The first year in class is tough, so newcomers need all the support they can get. Three probationers and a mentor talk to Karen Shead about their experiences
Liz Walker has been depute headteacher at St Vincent's Primary in East Kilbride for nine years and teaching since 1969
'Working with Deborah has been a delight. We have become good friends and both grown tremendously in our posts.
Trying to ensure she has the best possible support has allowed me to evaluate my own progress and reflect on my own values.
Planning was one of the main areas I've been very aware of. Staff involvement and agendas all contribute to the smooth running of the programme and, of course, flexibility is important. Careful planning was vital to ensure that Deborah receives all the support we can give her and that she has the best possible start to her teaching career.
From the very beginning, we organised a time to work with her on a one-to-one basis. We had an agenda including a follow-on from the previous week, a report from Deborah on her South Lanarkshire courses, discussion of strategies being tried out in the class and so on. We allocated time for preparation for her classroom visits, checking the purpose of the visits against criteria set down in the standard for full registration.
We decided on visits to other classes and departments where Deborah would spend time observing and taking part in supporting and teaching groups, each with a particular focus. We also worked on forward planning and preparing for parent evenings.
In the early stages, we spent quite a bit of time together. I had shifted my time around to allow me to spend more time with her to help her with forward planning and getting to know the day-to-day organisation of the school. Then this moved into a situation where we would meet up on a regular basis for an hour and a half each week. The rest of the time Deborah was involved in other curricular activities.
It took up a lot of time in the early stages until we got it right. We found a good balance between my support and her own input and responsibility.
Deborah has taken part in a wide variety of school-based activities, which is an important part of the probationary period. She was involved in our early intervention programme as I felt that this would give her an insight into working with parents and children in schools. I involved her in the planning, taking part in workshops and in the evaluation. This proved to be a great success and it is something we would definitely include next year.

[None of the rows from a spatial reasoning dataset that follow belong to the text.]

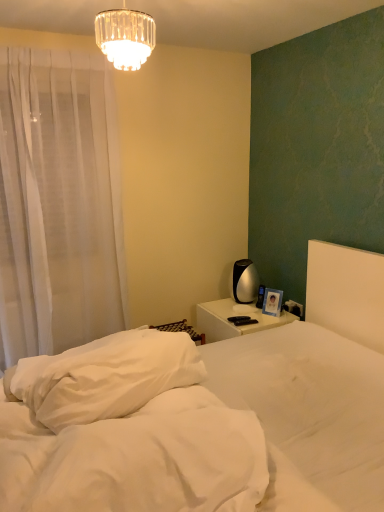
Question: Is matte blue photo frame at right facing towards white soft mattress at lower center?

Choices:
 (A) yes
 (B) no

Answer: (A)

Question: From a real-world perspective, is matte blue photo frame at right positioned under white soft mattress at lower center based on gravity?

Choices:
 (A) no
 (B) yes

Answer: (B)

Question: Does matte blue photo frame at right have a greater width compared to white soft mattress at lower center?

Choices:
 (A) yes
 (B) no

Answer: (B)

Question: From the image's perspective, is matte blue photo frame at right on white soft mattress at lower center?

Choices:
 (A) no
 (B) yes

Answer: (B)

Question: Is matte blue photo frame at right to the left of white soft mattress at lower center from the viewer's perspective?

Choices:
 (A) no
 (B) yes

Answer: (A)

Question: From a real-world perspective, is matte blue photo frame at right on white soft mattress at lower center?

Choices:
 (A) yes
 (B) no

Answer: (B)

Question: Is crystal glass chandelier at upper center far away from white glossy nightstand at center?

Choices:
 (A) yes
 (B) no

Answer: (A)

Question: From a real-world perspective, does crystal glass chandelier at upper center sit lower than white glossy nightstand at center?

Choices:
 (A) yes
 (B) no

Answer: (B)

Question: Does crystal glass chandelier at upper center touch white glossy nightstand at center?

Choices:
 (A) yes
 (B) no

Answer: (B)

Question: From a real-world perspective, does crystal glass chandelier at upper center stand above white glossy nightstand at center?

Choices:
 (A) no
 (B) yes

Answer: (B)

Question: Does crystal glass chandelier at upper center have a larger size compared to white glossy nightstand at center?

Choices:
 (A) yes
 (B) no

Answer: (B)

Question: Does crystal glass chandelier at upper center appear on the right side of white glossy nightstand at center?

Choices:
 (A) no
 (B) yes

Answer: (A)

Question: From the image's perspective, would you say crystal glass chandelier at upper center is positioned over white soft bed at center?

Choices:
 (A) yes
 (B) no

Answer: (A)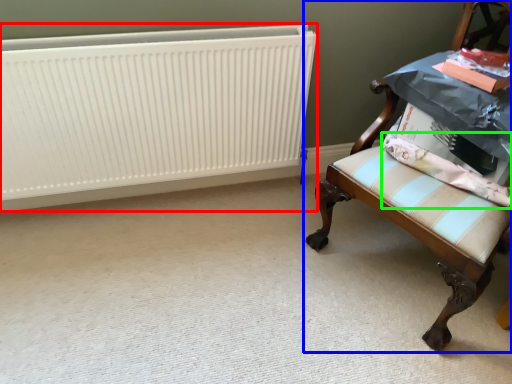
Question: Which object is positioned closest to radiator (highlighted by a red box)? Select from chair (highlighted by a blue box) and fabric (highlighted by a green box).

Choices:
 (A) chair
 (B) fabric

Answer: (A)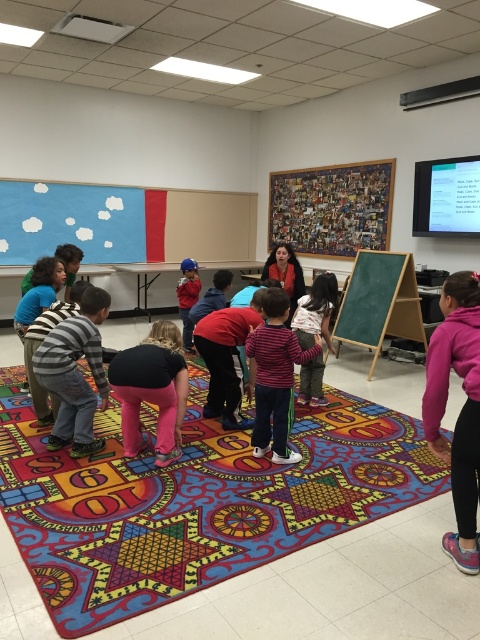
Is point (117, 433) behind point (179, 289)?

No.

Can you confirm if multicolored carpet at center is positioned above matte red shirt at center?

No, multicolored carpet at center is not above matte red shirt at center.

Looking at this image, who is more distant from viewer, (151, 481) or (197, 294)?

The point (197, 294) is behind.

What are the coordinates of `multicolored carpet at center` in the screenshot? It's located at [194, 500].

Can you confirm if black fabric shirt at center is wider than matte red sweater at center?

Yes.

Which is more to the right, black fabric shirt at center or matte red sweater at center?

matte red sweater at center is more to the right.

Between point (175, 452) and point (268, 264), which one is positioned behind?

Point (268, 264)

Find the location of `black fabric shirt at center`. black fabric shirt at center is located at coordinates (153, 388).

Image resolution: width=480 pixels, height=640 pixels. What do you see at coordinates (380, 301) in the screenshot? I see `green chalkboard at center` at bounding box center [380, 301].

Who is more forward, (x=377, y=260) or (x=284, y=362)?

Part of Deborah's CPD was research reading, which was something I also took part in. This gave us a chance to discuss what we had read and learnt.
I also received staff development from South Lanarkshire council prior to Deborah's probationary period. The authority outlined the programme at a meeting with supporters. Indeed, support from the authorities is crucial as there is a huge amount of information to be disseminated. It is vital that the mentor undertake the appropriate training and be fully conversant with the procedure before the year begins. It is a must also for the mentor to meet with the school staff at the beginning of the session and outline the programme and the vital part they have to play.
Time is also important. In my position, I am non-class committed and so I was able to move some of my non-teaching times to allow time for meetings with Deborah, but not everyone will be able to do this. This is an issue for those mentors who do have classes. This is a difficult area to manage, of course, but the programme is a priority.
It has been a year for teething problems to be sorted out and for all of us - probationers, teachers, schools and authorities - to build on what is an excellent opportunity for probationary teachers.
This programme is light years away from what has gone before and it is something that staff who were not lucky enough to benefit from it have to deal with. In the past, probationers were very much at the mercy of the set-up of the school they found themselves in. Often they were launched into a class and support in the school could be good, bad or indifferent.
This is certainly a first.
Working with Deborah made me think about my own early years as an infant teacher with a class of 55 in the south of Glasgow. It was an awful time because there was no help available. It was very different. Trying to cope with the fact that my college training bore no relation to what I was doing in class was a really steep learning curve.
I have really enjoyed this year and would welcome taking on mentoring again. I have taken great satisfaction from the programme and from the experience. It has been rewarding, utterly satisfying and a privilege to work with someone who is at the start of their career.